Scenario planning for enterprises is very similar. An excellent use for scenario planning is in the analysis of capital expenditures. Capex forecasting is notoriously difficult, as it contemplates how near-term investment in assets will translate into long-term benefit, yet to be realized. Scenario planning allows an organization to assess not just how potential projects will be planned, but how they will affect financial metrics such as liquidity and return on assets. Various forecasts should be created allowing the comparison of what-if scenarios, allowing the visualization of the potential result before dedicating large sums to investment.
For example, our company may contemplate development and maintenance of an ERP system at a cost of $1.75 million and annual incremental expenses for hiring, marketing, customer service, and other administration. These expenses, depending on the scenario contemplated, range in total from $223,000 to $556,000. Incremental gross profit, depending on the scenario contemplated, ranges from $302,000 to $688,000. Our decision to invest in the ERP system is largely justified by which scenario we believe is most realistic.
Like sensitivity analysis, scenario planning should consider probabilities assigned to each pathway. If we contemplate three scenarios in the above ERP business case – best case, base case, and worst case – we should conduct diligence to determine which of the cases is most and least likely and to what extent. For example, if we determine the best case to be 50% probable, base case to be 30% probable, and the worst case to be 20% probable, we can arrive at an outcome more heavily weighted toward the upside. Knowing these scenario probabilities allows us to plan with a heightened degree of confidence in our forecast and, ultimately, our decisions. Similar to a sensitivity analysis, we should contemplate how we can more effectively manage risk across the scenario by focusing on the key individual drivers.

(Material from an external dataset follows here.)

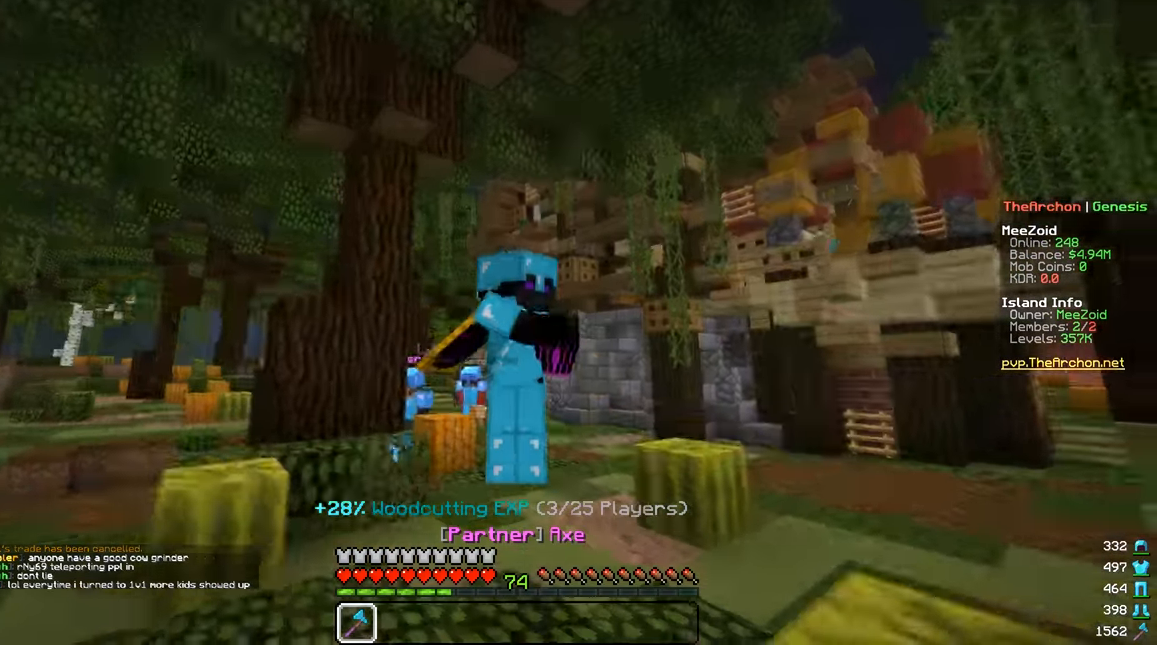
{"keys": ["w"], "mouse": [], "events": []}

A company that makes decisions without scenario planning is tying itself to a limited number of assumptions and exposing itself to unnecessary risk. Yet, a company that utilizes scenarios in its planning efforts is positioned to move quickly. Public and PE-funded companies, in particular should be wary of the pressures of earnings expectations, which often require the company to back into targeted figures rather than arrive at them through the development of possible scenarios. Despite external pressures, companies should identify earnings estimates as just one of the many outputs and objectives that scenario planning can help reach. Finally, as organizations grow more confident in their scenario forecasting, they increase their ability to reduce their planning cycles – an unforeseen benefit of this technique.